> **Dataset content**
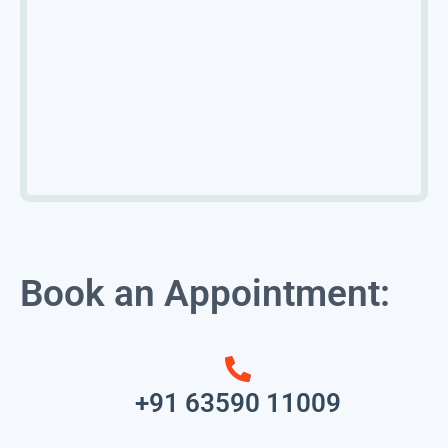
Book an Appointment:
+91 63590 11009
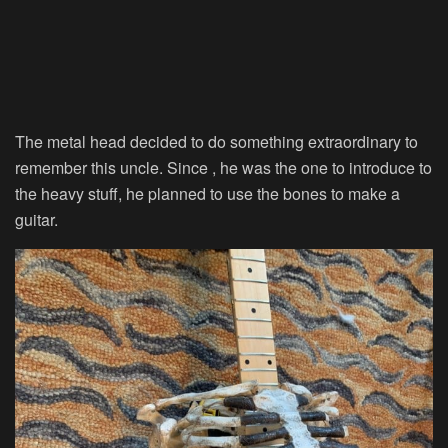
The metal head decided to do something extraordinary to
remember this uncle. Since , he was the one to introduce to
the heavy stuff, he planned to use the bones to make a
guitar.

> **Assignment**
Write out the text of every row above word for word, and leave the pictures out of your copy.

> **Exercise answer**
Book an Appointment:
+91 63590 11009
The metal head decided to do something extraordinary to
remember this uncle. Since , he was the one to introduce to
the heavy stuff, he planned to use the bones to make a
guitar.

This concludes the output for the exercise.